Macron’un sağ seçmene oynaması Almanya örneğinde olduğu gibi ancak sağ partileri güçlendirir ve oylarının artmasına yardımcı olur. Korkarım bu gidişle 2022 yılında Fransa bir aşırı sağ siyasetçi tarafından yönetilecektir.
2021’de Almanya’da da seçim var. Merkel sonrası Almanya Fransa ilişkileri için ne öngörüyorsunuz?
Aslında Merkel sonrası kadar Macron sonrasının da önemli olduğunu düşünüyorum. Bir önceki soruda belirttiğim üzere Macron’un 2022’de tekrar seçilmesi son kamuoyu yoklamalarına göre tehlikede olabilir.
Merkel sonrası Almanya, Fransa ile ilişkileri benzer düzeyde tutar. Nitekim Fransa ve Almanya AB’nin iki lokomotif ülkesi ve AB’nin ekonomik, sosyal politikalarının beraberinde getirdiği sorumlulukların altından ancak beraber kalkmaları mümkün. Fransız-Alman ilişkileri ciddi bir kurumsallaşma sürecinden geçip sağlam bir zemine oturmuş durumundadır. En önemlisi, ekonomik boyutun işbirliğini zorunlu kılması. Dolayısıyla muhtemel fikir ayrılıkları kamuoyu önünde eskalasyona sebebiyet vermeyecektir.

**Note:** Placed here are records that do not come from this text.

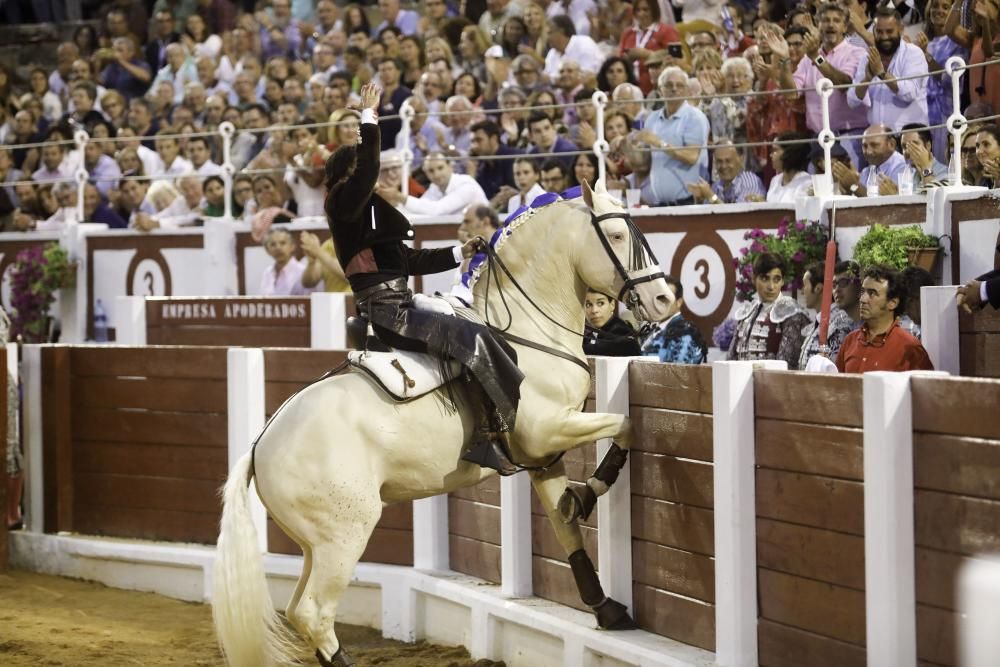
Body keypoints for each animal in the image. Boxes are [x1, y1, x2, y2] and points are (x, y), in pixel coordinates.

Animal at [215, 180, 676, 664]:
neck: (526, 330)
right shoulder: (547, 429)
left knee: (297, 611)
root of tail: (259, 447)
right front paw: (590, 492)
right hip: (344, 536)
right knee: (314, 613)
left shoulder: (543, 455)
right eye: (619, 235)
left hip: (314, 545)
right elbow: (625, 422)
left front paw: (606, 606)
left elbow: (565, 525)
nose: (664, 299)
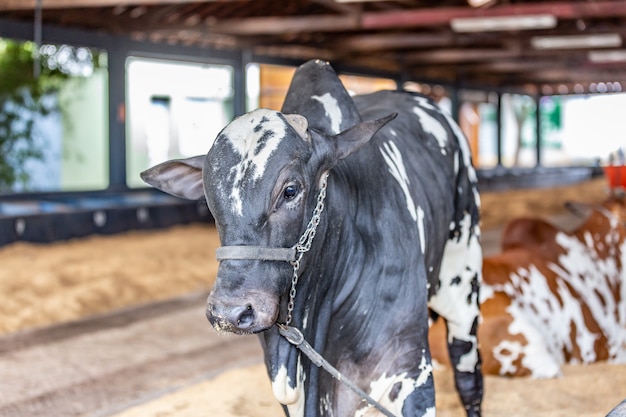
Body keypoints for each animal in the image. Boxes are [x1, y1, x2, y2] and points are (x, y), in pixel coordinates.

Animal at [143, 59, 482, 416]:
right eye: (209, 198)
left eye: (290, 190)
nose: (230, 313)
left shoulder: (407, 370)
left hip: (464, 281)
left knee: (468, 374)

Türk gemisine müdahalenin AB Liderler Zirvesi öncesi yapılmasının bir anlamı var mı? Özellikle Almanya’nın Türkiye’ye bir mesajı olduğu konuşuluyor, ne dersiniz?

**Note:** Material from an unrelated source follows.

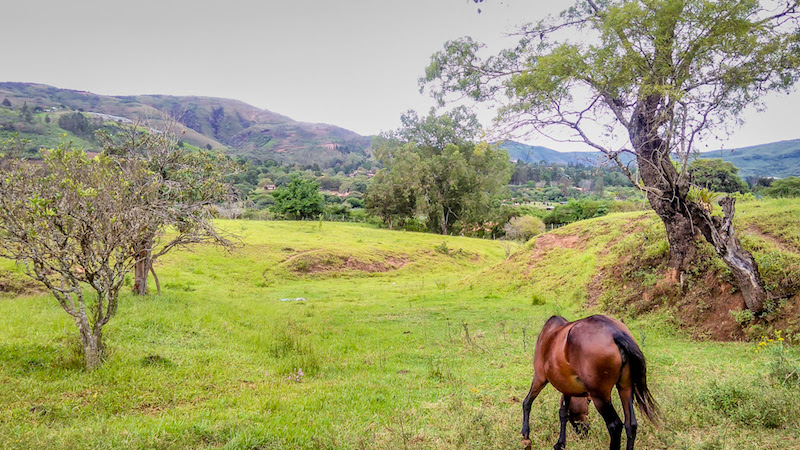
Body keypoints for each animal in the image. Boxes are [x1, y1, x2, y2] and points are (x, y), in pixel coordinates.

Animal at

Müdahalenin zamanlamasına dikkat çekilmesi gerektiğini düşünüyorum. Türkiye AB ile yeni bir sayfa açma mesajını içeren bir açılımını kamuoyu ile paylaşmışken ve tüm aktörler AB Zirvesine odaklanmışken İRİNİ misyonu kapsamında bir korsan harekatını anımsatan operasyonla Türk yük gemisinin silahlı askerler eşliğinde aranması en hafif tabirle açık bir provokasyondur. Hatırlatmakta fayda var: Uluslararası sularda ticari gemilere müdahale edilebilmesi için bayrak devletinin rızasının alınması esastır. Libya silah ambargosuna dair BMGK kararlarının bu yükümlülüğü ortadan kaldırmadığı tartışılamaz bir gerçektir. Nitekim Türkiye’nin devreye girmesiyle arama durdurulmuştur. Bundan sonraki süreçte Türkiye mütekabiliyet bağlamında sahada cevap vereceğini ve tazminat dahil hukuki ve siyasi adımların atılacağını ilan etti.

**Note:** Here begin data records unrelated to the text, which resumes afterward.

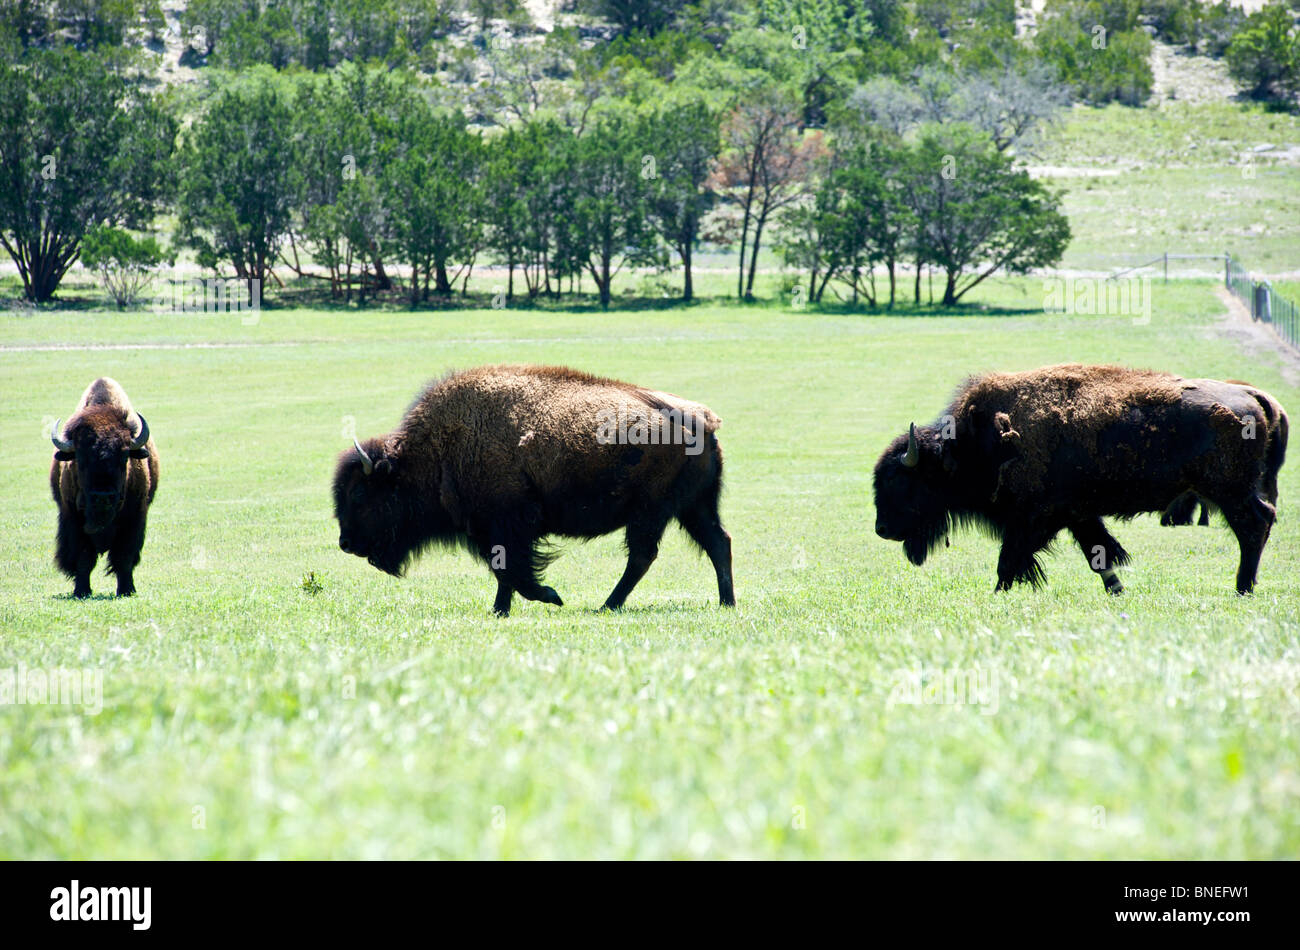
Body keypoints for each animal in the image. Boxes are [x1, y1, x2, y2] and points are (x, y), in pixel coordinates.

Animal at [49, 376, 159, 595]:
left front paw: (127, 590)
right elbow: (83, 557)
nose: (102, 496)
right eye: (80, 458)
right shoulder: (73, 519)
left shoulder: (134, 518)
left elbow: (124, 557)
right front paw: (81, 591)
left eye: (124, 457)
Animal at [335, 363, 738, 616]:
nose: (345, 543)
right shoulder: (494, 531)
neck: (436, 451)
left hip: (651, 511)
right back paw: (726, 602)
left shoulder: (506, 526)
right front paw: (499, 610)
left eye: (360, 495)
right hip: (693, 507)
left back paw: (607, 605)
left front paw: (550, 597)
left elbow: (512, 570)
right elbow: (504, 573)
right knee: (717, 542)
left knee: (643, 556)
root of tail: (700, 420)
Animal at [873, 363, 1289, 595]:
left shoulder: (1032, 519)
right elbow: (1099, 556)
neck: (974, 442)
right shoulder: (1078, 516)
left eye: (898, 480)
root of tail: (1254, 395)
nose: (882, 529)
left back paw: (1242, 588)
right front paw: (1118, 593)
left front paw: (998, 595)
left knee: (1254, 526)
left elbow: (1009, 562)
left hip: (1229, 492)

Burada AB Liderler Zirvesi öncesi Türkiye’nin AB ile yapıcı bir diyaloğa girme mesajı ile birlikte Zirve öncesi olumlu bir havanın oluşmasını engelleme girişimi söz konusu olabilir. Bu tür korsan bir harekat ile Türkiye’yi provoke edip fevri bir davranışa teşvik etmek, önümüzdeki AB Liderler Zirvesi’nde Türkiye aleyhine ağır yaptırım ihtimalini güçlendirmek muhtemel bir senaryo. Bu durumundan faydalanabilecek olan ülkeler bellidir: Yunanistan, GKRY ve Fransa. Almanya ve İtalya’nın böyle bir senaryoya dahil olmaları düşük ihtimal. Sanırım gözden kaçan başka bir gelişme, gemi müdahalesi ile irtibatlandırılmadı. Müdahaleden bir gün önce Fransa, Almanya, İtalya ve İngiltere ortak bir açıklama yaptı Libya Siyasi Diyalog Forumu’nun ilk tur sonuçlarını kutlamak adına. Açıklamanın en kritik kısmı: “Libya Siyasi Diyalog Forumu ile Berlin sürecini engelleyenlere, devlet fonlarını yağmalamaya veya insan hakları ihlallerine devam edenlere karşı önlemler almaya hazırız.“ Bu mesajın sahada uygulanması da Berlin sürecinin engellenmesi bağlamında zaten İRİNİ misyonuyla devreye girmiştir. Gelecek gün ve haftalarda Türkiye’nin başvurusu üzere yetkili mercilerden (AB, İRİNİ operasyon merkezi vs.) aydınlatıcı izahat muhtemelen gelecektir. Gelen cevaba göre Türkiye mütekabiliyet bağlamında gardını mutlaka almıştır.
[Star, 28 Kasım 2020, Röportaj: Hale Kaplan].